Could you maybe add a log line to the init part of the handler to confirm if it is run or not? It should not be run if snapstart is used.

ledoux7 avatar Dec 07 '23 17:12 ledoux7

Or the problem might be it does not invoke the correct version, list-versions-by-function seems to be returning the $LATEST tag also. https://awscli.amazonaws.com/v2/documentation/api/latest/reference/lambda/list-versions-by-function.html#description

And I'm not really understanding if this is doing what it should, would not the new versions of the lambda not be deployed by the time you call let arns = lambda_manager.list_versions_by_function(runtime).await?; and you then loop over the first 10 versions of this lambda which also includes the $LATEST tag?

async fn invoke_snapstart<'a>(
    runtime: &Runtime,
    retry: &RetryManager,
    lambda_manager: &LambdaManager<'a>,
) -> Result<(), Error> {
    let arns = lambda_manager.list_versions_by_function(runtime).await?;
    for i in 0..10 {
        info!("snapstart run #: {}", i);
        if let Some(arn) = arns.get(i) {
            info!("arn = {}", arn);
            retry
                .retry_async(|| async {
                    lambda_manager
                        .update_function_configuration(&runtime.function_name())
                        .await
                })
                .await?;
            info!("function updated to ensure cold start");
            thread::sleep(Duration::from_secs(5));
            retry
                .retry_async(|| async { lambda_manager.invoke_function(arn).await })
                .await?;
            info!("function invoked");
        }
    }
    Ok(())
}

A better approach could be to create an alias named SnapStart and then updating what version that points to each time you update the function. And just invoking that alias everytime.

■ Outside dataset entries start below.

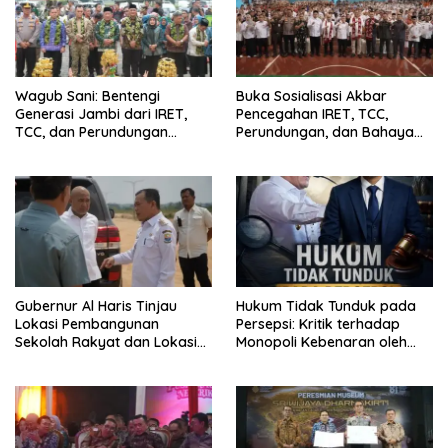
Wagub Sani: Bentengi
Buka Sosialisasi Akbar
Generasi Jambi dari IRET,
Pencegahan IRET, TCC,
TCC, dan Perundungan
Perundungan, dan Bahaya
Dimulai dari Sekolah
Narkoba di Bungo, Gubernur
Al Haris: “Kalau anak-anakku
bisa jaga diri, 60% masa
depan sudah ada di tangan”
Gubernur Al Haris Tinjau
Hukum Tidak Tunduk pada
Lokasi Pembangunan
Persepsi: Kritik terhadap
Sekolah Rakyat dan Lokasi
Monopoli Kebenaran oleh
Pembangunan BTN Bungo
Media dan Aktivis
Green City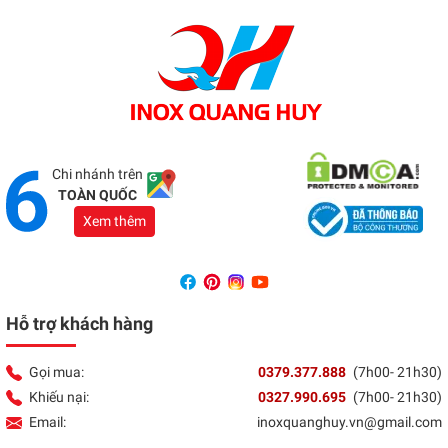
Xương - Thái Bình
Tổng đài:
037 9377 888
Showroom Đồng Nai
Địa chỉ:
1066 - QL 51 Tổ 3- Ấp Đồng- Phước Tân-
Biên Hòa
Tổng đài:
037 9377 888
Chi nhánh trên
TOÀN QUỐC
Xem thêm
Hỗ trợ khách hàng
Gọi mua:
0379.377.888
(7h00- 21h30)
Khiếu nại:
0327.990.695
(7h00- 21h30)
Email:
inoxquanghuy.vn@gmail.com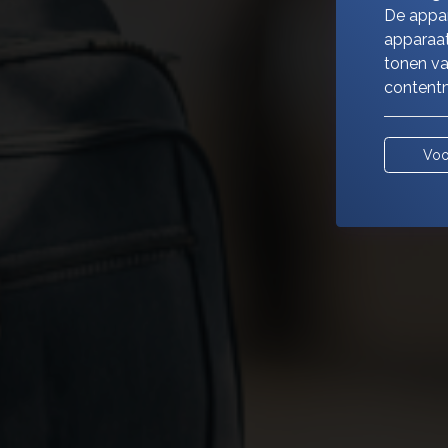
De appar
apparaat
tonen va
contentm
Voo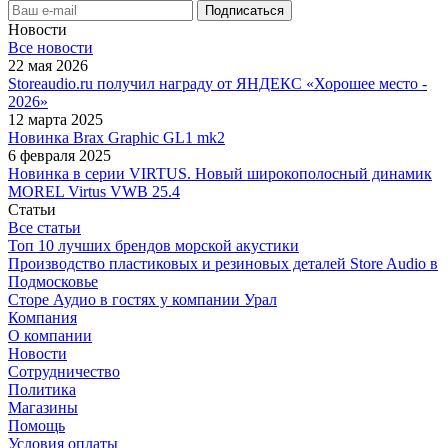
Новости
Все новости
22 мая 2026
Storeaudio.ru получил награду от ЯНДЕКС «Хорошее место -
2026»
12 марта 2025
Новинка Brax Graphic GL1 mk2
6 февраля 2025
Новинка в серии VIRTUS. Новый широкополосный динамик
MOREL Virtus VWB 25.4
Статьи
Все статьи
Топ 10 лучших брендов морской акустики
Производство пластиковых и резиновых деталей Store Audio в
Подмосковье
Сторе Аудио в гостях у компании Урал
Компания
О компании
Новости
Сотрудничество
Политика
Магазины
Помощь
Условия оплаты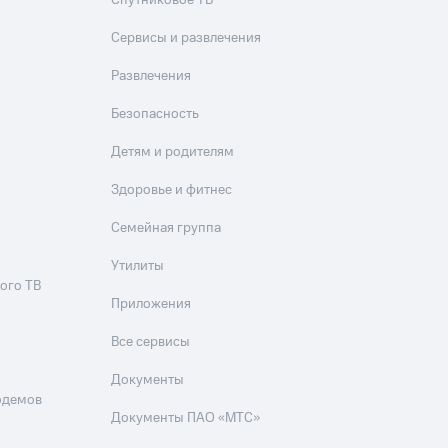
Спутниковое ТВ
Сервисы и развлечения
Развлечения
Безопасность
Детям и родителям
Здоровье и фитнес
Семейная группа
Утилиты
ого ТВ
Приложения
Все сервисы
Документы
одемов
Документы ПАО «МТС»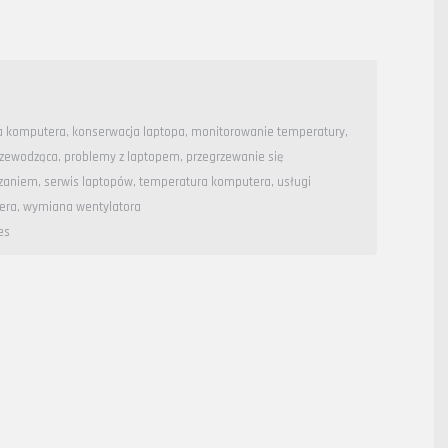
a komputera
,
konserwacja laptopa
,
monitorowanie temperatury
,
rzewodząca
,
problemy z laptopem
,
przegrzewanie się
rzaniem
,
serwis laptopów
,
temperatura komputera
,
usługi
era
,
wymiana wentylatora
es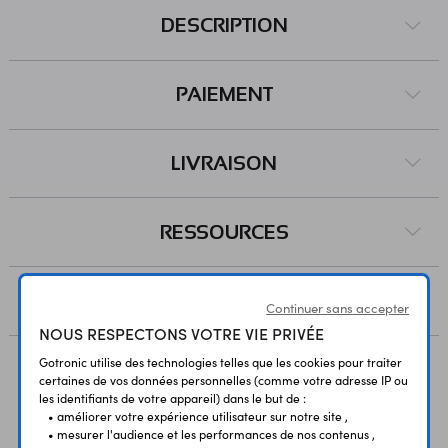
DESCRIPTION
PAIEMENT
LIVRAISON
RESSOURCES
AVIS
Continuer sans accepter
NOUS RESPECTONS VOTRE VIE PRIVÉE
Gotronic utilise des technologies telles que les cookies pour traiter
certaines de vos données personnelles (comme votre adresse IP ou
Vous avez déja consulté
les identifiants de votre appareil) dans le but de :
• améliorer votre expérience utilisateur sur notre site ,
• mesurer l'audience et les performances de nos contenus ,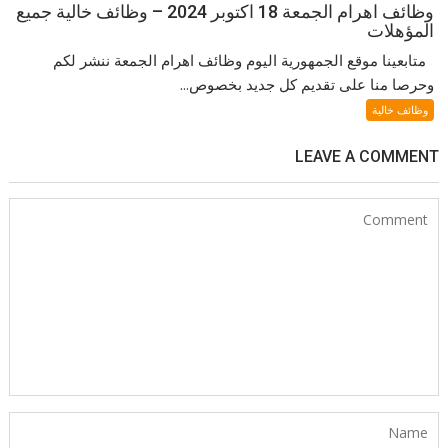
وظائف اهرام الجمعة 18 اكتوبر 2024 – وظائف خالية جميع
المؤهلات
متابعينا موقع الجمهورية اليوم وظائف اهرام الجمعة ننشر لكم
وحرصا منا على تقديم كل جديد بخصوص...
وظائف خالية
LEAVE A COMMENT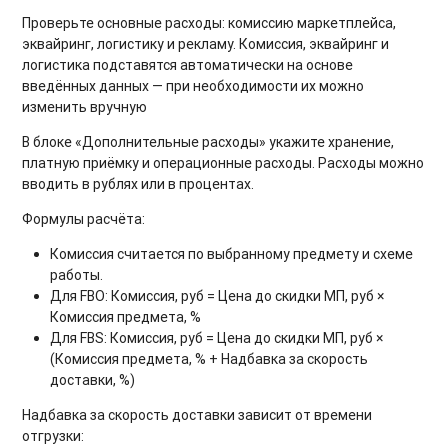
Проверьте основные расходы: комиссию маркетплейса,
эквайринг, логистику и рекламу. Комиссия, эквайринг и
логистика подставятся автоматически на основе
введённых данных — при необходимости их можно
изменить вручную
В блоке «Дополнительные расходы» укажите хранение,
платную приёмку и операционные расходы. Расходы можно
вводить в рублях или в процентах.
Формулы расчёта:
Комиссия считается по выбранному предмету и схеме
работы.
Для FBO: Комиссия, руб = Цена до скидки МП, руб ×
Комиссия предмета, %
Для FBS: Комиссия, руб = Цена до скидки МП, руб ×
(Комиссия предмета, % + Надбавка за скорость
доставки, %)
Надбавка за скорость доставки зависит от времени
отгрузки:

ledoux7 avatar Dec 07 '23 17:12 ledoux7

im gonna second that. put 2 different versions of the same code on the lambda (e.g. version 1 and 2 that you can swap between), set the container concurrency to 1 lambda at a time and use an alias. then, to be completely sure you have started a new container, you can change the version the alias is using and invoke against that alias afterwards.

you'll still want to sleep 5 to ensure your next invoke isn't waiting for the previous container to be killed.

croconut avatar Dec 29 '23 22:12 croconut

I just came here to see what the issue with Java snapstart was as it seemed broken 😅

Was anyone able to test if the above would resolve the issue and report correct snapstart times?

beeradmoore avatar Nov 19 '24 03:11 beeradmoore

I thought snapstart was about subsequent starts, so I dont see how it would ever be faster booting the initial (cold timings) as it's doing the work it was doing, plus a bit. Where I'd expect to see it shine is the warm boots and perhaps scaling to n

Lewiscowles1986 avatar Oct 21 '25 20:10 Lewiscowles1986

I thought snapstart was about subsequent starts, so I dont see how it would ever be faster booting the initial (cold timings) as it's doing the work it was doing, plus a bit. Where I'd expect to see it shine is the warm boots and perhaps scaling to n

Snapstart takes a snapshot/image at deployment time. First call restores this image. From my observations this is faster than launching a standard JVM and loading the application classes (even a simple hello world). Interesting to note that the image is associated with a specific version (the one created at deployment time). If you don't invoke this specific version you don't use the image.